Key Responsibilities
- Architect and maintain scalable data infrastructure from scratch.
- Collect and integrate large datasets from APIs, relational databases, and external sources.
- Build ETL pipelines to clean, transform, and prepare data for AI models.
- Implement data storage solutions (data lakes, warehouses) for accessibility and performance.
- Ensure data quality, governance, and reliability across all pipelines.
- Collaborate with AI/ML teams to deliver production-ready datasets.
Technologies & Skills - A combination of the below is expected (not all):
- Programming: Python (Pandas, NumPy), SQL
- Databases: Relational (PostgreSQL, MySQL)
- Data Warehousing / Lakehouse: Snowflake or Databricks (Delta Lake)
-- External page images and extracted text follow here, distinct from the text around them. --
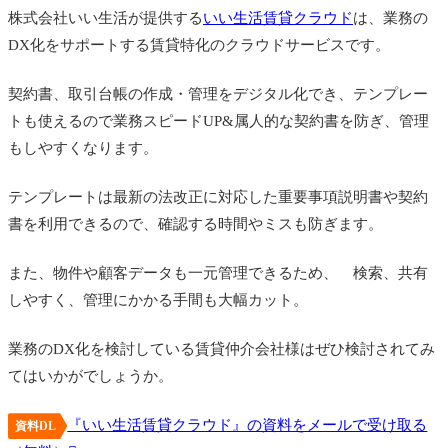
株式会社いい生活が提供する
いい生活賃貸クラウド
は、業務の
DX化をサポートする賃貸特化のクラウドサービスです。
契約書、取引台帳の作成・管理をデジタル化でき、テンプレー
トも使えるので業務スピードUP&属人的な契約書を防ぎ、管理
もしやすくなります。
テンプレートは最新の法改正に対応した重要事項説明書や契約
書を利用できるので、確認する時間やミスも防ぎます。
また、物件や顧客データも一元管理できるため、 検索、共有
しやすく、管理にかかる手間も大幅カット。
業務のDX化を検討している賃貸仲介会社様はぜひ検討されてみ
てはいかがでしょうか。
『いい生活賃貸クラウド』の資料をメールで受け取る
資料DL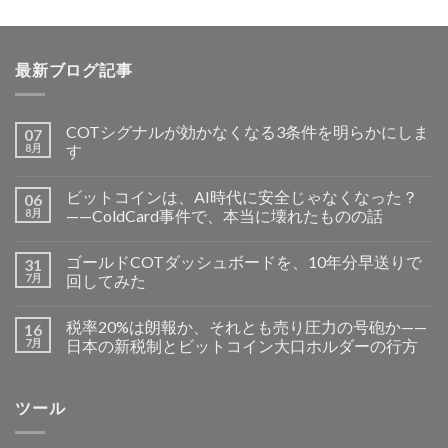
最新ブログ記事
COTシグナルが効かなくなる3条件を明らかにしま
07
8月
す
ビットコインは、AI時代に安全じゃなくなった？
06
8月
——ColdCard事件で、本当に壊れたものの話
ゴールドCOTダッシュボードを、10年分早送りで
31
7月
回してみた
税率20%は朗報か、それとも売り圧力の号砲か——
16
7月
日本の新税制とビットコイン大口ホルダーの行方
ツール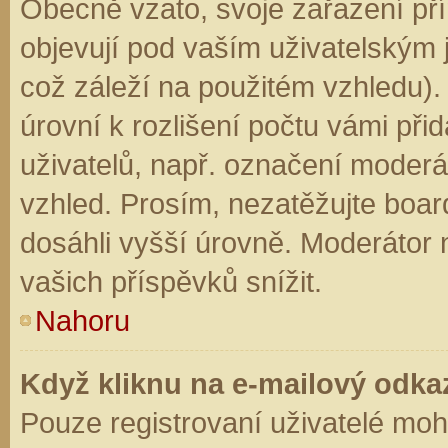
Obecně vzato, svoje zařazení př
objevují pod vaším uživatelským
což záleží na použitém vzhledu).
úrovní k rozlišení počtu vámi přid
uživatelů, např. označení moderá
vzhled. Prosím, nezatěžujte boar
dosáhli vyšší úrovně. Moderátor
vašich příspěvků snížit.
Nahoru
Když kliknu na e-mailový odkaz
Pouze registrovaní uživatelé moh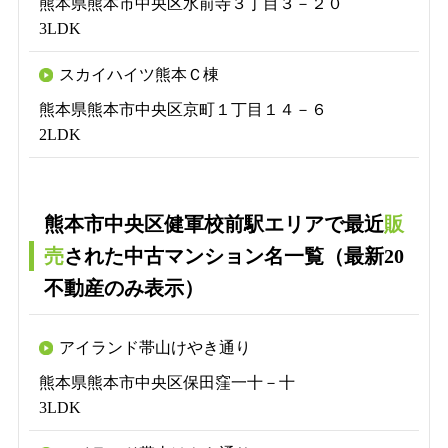
熊本県熊本市中央区水前寺３丁目３－２０
3LDK
スカイハイツ熊本Ｃ棟
熊本県熊本市中央区京町１丁目１４－６
2LDK
熊本市中央区健軍校前駅エリアで最近
販
売
された中古マンション名一覧（最新20
不動産のみ表示）
アイランド帯山けやき通り
熊本県熊本市中央区保田窪一十－十
3LDK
- ETL & Workflow Orchestration: Apache Airflow, dbt
- API Integration: Strong experience consuming APIs for data ingestion (REST, GraphQL)
- Cloud Platforms: AWS, Azure, or GCP
- Data Quality: Great Expectations or similar
- Version Control & CI/CD: Git, GitHub Actions
Ideal Candidate
- 4+ years in data engineering or similar roles.
- Proven experience with high-volume data ingestion and cleaning.
- Strong understanding of data architecture and pipeline design.
- Comfortable in a fast-paced, startup environment.
- Passionate about building systems that power AI.